Репетиции к предстоящему первому концерту по высказанному ранее желанию капельмейстера проходили в двух залах. Из письма Й. Дерфеля В. Кологривову известно, что для оркестра великая княгиня предоставила помещение театра Михайловского дворца. Хоровые спевки под руководством Балакирева, скорее всего, проходили в зале Бесплатной музыкальной школы, располагавшейся на Думской улице.

После нескольких репетиций, во время которых Берлиозу «приходилось делать некоторые мелкие замечания» [27, 1014–1015], в четверг, 16 (28) ноября, в 8 вечера, в зале Благородного собрания состоялся первый берлиозовский концерт (четвертое симфоническое собрание РМО)10. По причине небольших размеров зала Благородного собрания, концерт проходил исключительно для членов абонемента: присутствовали представители императорской фамилии, а также действительные члены РМО, профессора консерватории и корреспонденты главных столичных газет. Великий князь Константин Николаевич, имевший обыкновение записывать все самое примечательное, зафиксировал в дневнике: «[Был] в концерте Русс. муз. общ. под управлением Берлиоза, которого выписала Ел[ена] П[авловна]; выслушал пасторальную симфонию, которая шла замечательно хорошо»11.

Критика отнеслась к премьере по-разному, но в основном благосклонно.
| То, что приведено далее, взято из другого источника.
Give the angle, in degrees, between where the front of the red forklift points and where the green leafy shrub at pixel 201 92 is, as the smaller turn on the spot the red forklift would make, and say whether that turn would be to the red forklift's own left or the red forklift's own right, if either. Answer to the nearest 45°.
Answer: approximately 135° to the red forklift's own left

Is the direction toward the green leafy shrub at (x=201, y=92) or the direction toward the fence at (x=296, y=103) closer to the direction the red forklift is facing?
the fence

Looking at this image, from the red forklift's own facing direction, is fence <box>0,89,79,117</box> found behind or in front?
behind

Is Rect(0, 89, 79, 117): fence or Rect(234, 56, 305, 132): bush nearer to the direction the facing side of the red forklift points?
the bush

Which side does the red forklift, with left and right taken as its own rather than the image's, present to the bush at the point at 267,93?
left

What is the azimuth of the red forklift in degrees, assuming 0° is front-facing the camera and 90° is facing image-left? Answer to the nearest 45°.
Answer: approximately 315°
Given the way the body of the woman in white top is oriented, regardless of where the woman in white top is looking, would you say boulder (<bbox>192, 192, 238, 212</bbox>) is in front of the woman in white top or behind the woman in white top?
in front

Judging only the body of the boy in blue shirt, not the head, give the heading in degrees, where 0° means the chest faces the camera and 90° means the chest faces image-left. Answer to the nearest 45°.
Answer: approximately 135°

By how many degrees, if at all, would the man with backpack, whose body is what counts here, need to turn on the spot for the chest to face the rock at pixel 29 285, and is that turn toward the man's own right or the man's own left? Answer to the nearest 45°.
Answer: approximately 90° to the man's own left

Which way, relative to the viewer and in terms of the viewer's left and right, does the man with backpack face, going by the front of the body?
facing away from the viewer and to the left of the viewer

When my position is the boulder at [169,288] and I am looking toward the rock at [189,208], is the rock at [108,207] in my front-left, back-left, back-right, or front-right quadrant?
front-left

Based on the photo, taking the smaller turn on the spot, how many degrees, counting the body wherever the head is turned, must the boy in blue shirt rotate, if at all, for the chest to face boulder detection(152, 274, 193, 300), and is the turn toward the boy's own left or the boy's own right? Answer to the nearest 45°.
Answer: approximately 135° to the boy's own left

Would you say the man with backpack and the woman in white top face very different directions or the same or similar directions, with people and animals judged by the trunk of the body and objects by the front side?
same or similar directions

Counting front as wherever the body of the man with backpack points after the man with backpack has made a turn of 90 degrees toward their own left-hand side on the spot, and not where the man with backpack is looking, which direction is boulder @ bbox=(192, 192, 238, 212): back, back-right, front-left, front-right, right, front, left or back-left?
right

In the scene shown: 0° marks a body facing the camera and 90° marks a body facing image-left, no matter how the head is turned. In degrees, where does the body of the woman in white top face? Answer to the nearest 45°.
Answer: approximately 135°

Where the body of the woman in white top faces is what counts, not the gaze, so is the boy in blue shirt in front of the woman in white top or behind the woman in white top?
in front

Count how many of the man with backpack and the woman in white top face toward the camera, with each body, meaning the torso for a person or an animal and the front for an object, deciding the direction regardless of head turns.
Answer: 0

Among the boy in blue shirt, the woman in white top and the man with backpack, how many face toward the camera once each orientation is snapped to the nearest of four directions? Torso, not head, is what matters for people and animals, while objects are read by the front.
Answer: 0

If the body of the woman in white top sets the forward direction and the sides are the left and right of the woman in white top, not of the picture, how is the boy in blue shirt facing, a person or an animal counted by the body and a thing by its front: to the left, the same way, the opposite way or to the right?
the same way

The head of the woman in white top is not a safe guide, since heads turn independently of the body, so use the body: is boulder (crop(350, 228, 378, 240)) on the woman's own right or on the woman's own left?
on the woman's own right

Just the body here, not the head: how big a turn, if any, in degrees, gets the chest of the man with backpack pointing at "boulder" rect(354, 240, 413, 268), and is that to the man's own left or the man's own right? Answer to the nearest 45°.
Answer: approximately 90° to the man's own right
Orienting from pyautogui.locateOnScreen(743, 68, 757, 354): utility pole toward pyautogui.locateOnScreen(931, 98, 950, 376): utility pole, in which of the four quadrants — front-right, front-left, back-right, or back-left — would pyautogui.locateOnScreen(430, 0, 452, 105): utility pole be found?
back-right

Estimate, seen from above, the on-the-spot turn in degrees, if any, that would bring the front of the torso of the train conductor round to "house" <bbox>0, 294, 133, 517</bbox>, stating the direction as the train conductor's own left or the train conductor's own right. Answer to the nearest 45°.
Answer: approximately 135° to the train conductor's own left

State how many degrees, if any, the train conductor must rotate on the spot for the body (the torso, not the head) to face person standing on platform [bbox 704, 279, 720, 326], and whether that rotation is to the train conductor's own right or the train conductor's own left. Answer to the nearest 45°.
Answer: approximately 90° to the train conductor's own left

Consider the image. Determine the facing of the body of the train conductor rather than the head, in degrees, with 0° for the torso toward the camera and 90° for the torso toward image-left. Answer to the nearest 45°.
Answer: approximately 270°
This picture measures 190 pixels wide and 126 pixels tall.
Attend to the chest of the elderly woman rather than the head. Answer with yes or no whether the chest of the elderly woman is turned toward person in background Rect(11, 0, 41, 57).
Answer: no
Если «Санкт-Петербургские ведомости» писали, что «музыкальный интерес четвертого концерта был несколько уменьшен тем, что в его программу вошли три, весьма слабые, произведения Моцарта» [10, 118], то в «Signale für die musikalische Welt» сообщалось: «Живое желание после более чем 20 лет музыкальной и литературной известности вновь увидеть Берлиоза позволило в этот раз заполнить зал до отказа, и бурные аплодисменты достались ему как при встрече, так и в продолжение всего вечера. Как хорошее дисциплинированное войско благодаря одному взгляду или внезапному появлению известного генерала-победителя воодушевляется на немыслимые подвиги, так явившийся сегодня великолепный оркестр на этом концерте под одним взглядом Берлиоза за дирижерским пультом был вдохновлен к выдающемуся, блестящему результату; речь конкретно о вечно юной увертюре к “Оберону”, которая хоть и является репертуарной и парадной пьесой для каждого оркестра, не всегда так живо и бравурно воспринимается на слух, как в этот раз, притом что она была последним номером программы. “Пасторальная” симфония в целом тоже прошла очень хорошо, исключая несколько шероховатостей у медных и контрабасов, но мы ее слышали и раньше с тем же успехом. То же самое относится к обоим хоровым номерам, хотя некоторые отчетливо заметные детали говорили о всех мыслимых усилиях, прилагаемых знаменитым гостем, и эти усилия особенно значительны были относительно оркестра. <…> Увертюра к “Бенвенуто Челлини” здесь представлена в первый раз и не относится к счастливейшим плодам вдохновения Мастера; его романс “Absence” из цикла “Летние ночи” несет в себе некоторую поэтическую прелесть и, может быть, производил бы более эффекта при фортепианном сопровождении» [27, 1014–1015]. Далее корреспондент сказал несколько слов о солистке: «В лице г-жи Реган мы познакомились с певицей, которая отнюдь не обладает голосом большого объема, но ее исполнение арии из “Свадьбы Фигаро” и романса Берлиоза показало понимание, поэтическое восприятие и теплоту ощущений без аффектации и экзальтированности чувств; ее артикуляция и произношение говорят о добротной, хорошей школе; ее интонация чиста, а голос привлекателен. <…> Публика встретила ее очень дружелюбно и вознаградила исполнение вызовами» [27, 1014–1015].

Анна Реган.
Фотомастерская Левицкого, Санкт-Петербург.
Кабинет истории Санкт-Петербургской консерватории


Сам Берлиоз так оценил исполнение «Пасторальной» симфонии: «Я глубоко восхищен этим несчастным великим человеком [Бетховеном. — А. А.-Б.], который смог создать такую удивительную поэтическую музыку. Как же мы воспели эту поэзию! Какой красивый оркестр! Они делают то, что я хочу, эти бравые артисты» [24, 633].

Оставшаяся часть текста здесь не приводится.